Parque Nacional da Serra dos Orgaos is located in the town of Teresopolis and was easy to locate. When we pulled up to the entrance and inquired about camping, the workers looked at us quite dubiously. The size of the Fuso was a concern for them and they wondered if we would be able to traverse the park's narrow roads. Giving us the go-ahead to try, we started up into the hills of the park. The road was quite narrow, but it wouldn't have been so bad, but because it was late in the day the sun was blinding. Fortunately, we have two sets of eyes watching and we managed to avoid the low rooflines, tree branches and signs that threatened us along the way. Finally, we reached the campground, to find what we have begun to realize is typical: a small grassy area (enclosed by a fence) and a parking lot where you get to leave your car (not close to your campsite.) Lucky for us, all we really need is a parking space, but the parking lot was very small so we ended up parking sideways and taking up 2 or 3 spaces. Fortunately there was only one other car there and no others came in. We were able to take a short hike before it got dark and we saw a couple of nice birds and an armadillo. It was very quiet and peaceful and a nice end to a driving day. Tomorrow we head for Rio de Janeiro.
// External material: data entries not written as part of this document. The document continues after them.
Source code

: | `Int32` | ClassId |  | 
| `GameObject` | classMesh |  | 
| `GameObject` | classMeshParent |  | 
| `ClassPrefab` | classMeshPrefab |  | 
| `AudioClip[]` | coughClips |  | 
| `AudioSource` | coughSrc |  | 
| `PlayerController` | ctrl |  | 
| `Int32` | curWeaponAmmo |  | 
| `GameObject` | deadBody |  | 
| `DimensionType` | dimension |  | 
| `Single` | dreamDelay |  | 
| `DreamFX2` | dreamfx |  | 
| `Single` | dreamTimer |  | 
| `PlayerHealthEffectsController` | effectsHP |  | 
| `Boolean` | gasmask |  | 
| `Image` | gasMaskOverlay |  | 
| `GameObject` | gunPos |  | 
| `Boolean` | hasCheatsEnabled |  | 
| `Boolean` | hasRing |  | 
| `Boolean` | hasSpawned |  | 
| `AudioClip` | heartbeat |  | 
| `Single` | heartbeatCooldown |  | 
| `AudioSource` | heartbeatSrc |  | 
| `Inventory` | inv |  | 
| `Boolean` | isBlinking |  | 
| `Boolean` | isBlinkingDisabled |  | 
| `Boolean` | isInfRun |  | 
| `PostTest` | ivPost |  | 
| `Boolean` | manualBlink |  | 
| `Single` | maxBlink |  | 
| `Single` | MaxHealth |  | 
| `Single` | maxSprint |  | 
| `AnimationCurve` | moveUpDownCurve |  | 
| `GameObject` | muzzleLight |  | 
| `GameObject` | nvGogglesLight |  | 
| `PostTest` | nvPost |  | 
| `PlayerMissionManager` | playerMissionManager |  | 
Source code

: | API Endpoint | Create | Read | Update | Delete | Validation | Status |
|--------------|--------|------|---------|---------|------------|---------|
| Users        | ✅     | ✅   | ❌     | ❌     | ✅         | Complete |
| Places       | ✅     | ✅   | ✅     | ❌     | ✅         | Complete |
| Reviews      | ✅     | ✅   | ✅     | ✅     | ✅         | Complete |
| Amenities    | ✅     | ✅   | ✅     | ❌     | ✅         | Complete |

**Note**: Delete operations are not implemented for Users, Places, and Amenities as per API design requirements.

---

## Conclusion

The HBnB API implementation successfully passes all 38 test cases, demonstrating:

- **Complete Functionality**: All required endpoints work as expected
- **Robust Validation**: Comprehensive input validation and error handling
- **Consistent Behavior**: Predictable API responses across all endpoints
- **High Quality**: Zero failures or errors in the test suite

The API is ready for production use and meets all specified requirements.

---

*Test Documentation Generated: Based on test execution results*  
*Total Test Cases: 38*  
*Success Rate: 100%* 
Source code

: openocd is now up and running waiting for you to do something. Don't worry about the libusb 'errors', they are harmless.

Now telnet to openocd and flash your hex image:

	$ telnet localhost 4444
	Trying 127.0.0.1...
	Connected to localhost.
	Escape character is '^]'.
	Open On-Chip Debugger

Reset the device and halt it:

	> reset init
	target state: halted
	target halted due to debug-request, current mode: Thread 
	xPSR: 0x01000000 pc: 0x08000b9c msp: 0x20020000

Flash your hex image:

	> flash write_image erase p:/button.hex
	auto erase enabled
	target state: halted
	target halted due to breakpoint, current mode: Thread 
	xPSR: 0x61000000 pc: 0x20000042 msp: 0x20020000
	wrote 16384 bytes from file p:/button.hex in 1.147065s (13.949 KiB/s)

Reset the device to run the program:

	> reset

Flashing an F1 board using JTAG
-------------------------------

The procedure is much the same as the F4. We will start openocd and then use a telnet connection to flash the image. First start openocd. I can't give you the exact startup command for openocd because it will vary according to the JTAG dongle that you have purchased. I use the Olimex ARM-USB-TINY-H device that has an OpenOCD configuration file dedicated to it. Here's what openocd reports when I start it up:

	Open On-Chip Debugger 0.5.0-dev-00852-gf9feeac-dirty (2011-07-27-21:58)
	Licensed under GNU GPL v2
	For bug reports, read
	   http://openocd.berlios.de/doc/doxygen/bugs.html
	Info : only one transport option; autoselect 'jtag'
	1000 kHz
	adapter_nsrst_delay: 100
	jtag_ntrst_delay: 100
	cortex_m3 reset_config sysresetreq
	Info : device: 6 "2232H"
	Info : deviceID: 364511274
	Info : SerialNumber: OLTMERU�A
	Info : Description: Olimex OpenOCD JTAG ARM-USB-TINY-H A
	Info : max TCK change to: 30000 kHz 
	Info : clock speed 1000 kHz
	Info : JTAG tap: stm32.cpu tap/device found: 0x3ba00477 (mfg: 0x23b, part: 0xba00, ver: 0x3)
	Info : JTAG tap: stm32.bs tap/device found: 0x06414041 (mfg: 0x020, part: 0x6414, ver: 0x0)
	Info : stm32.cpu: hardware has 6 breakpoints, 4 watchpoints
Today was pretty uneventful, other than a near miss with a kamikaze driver. This was our first near miss and its weird that it would happen on our last day of driving on this expedition. Some one driving a really small car cut us off as they were trying to get on the highway. I never saw them but Kim yelled out and I swerved to avoid them. Apparently this happens all the time as the driver of the vehicle next to us moved out of our way so I didn't hit them. It was all over in a blink of the eye, but luckily we missed what could have been an ugly situation.
This happened as we were driving along a peripheral road around the city of Rio de Janeiro. We have decided to forego exploring the city at this time as we need to concentrate on finding a secure campground to leave the Fuso. When we return in December we will spend some days exploring the city. We had gotten some very vague directions to a campground from some Brazilians we had met in Ouro Preto, and hoped that if we drove around we could either find it or ask for directions.
As luck would have it, we did find a campground but it was very popular and very full. However, one of the employees - who happened to be working his first day there - spoke English and decided to help us find a secure parking place. He went with us to a neighboring campground where we were able to get directions to yet a different campground that probably had space.
We drove just another few miles, actually found the campground and decided that it was the right place to store the Fuso while we returned to the US for a couple of months.
The next couple of days were very rainy and we could prepare the interior of the truck for time we would be gone. The day of our return flight, the rain stopped and the sky cleared, yeah! So we were able to cover the truck and prepare the exterior for its storage. As the sun set, we finished our preparations, ate or gave away our remaining food, and had everything ready by the time our taxi arrived to take us to the airport.
We are excited to return home for a break, but are already making plans for our return in December. We will head across Brazil to Iguazu Falls, then drive to Buenos Aires then down to the tip of South America at Tierra del Fuego. See you then!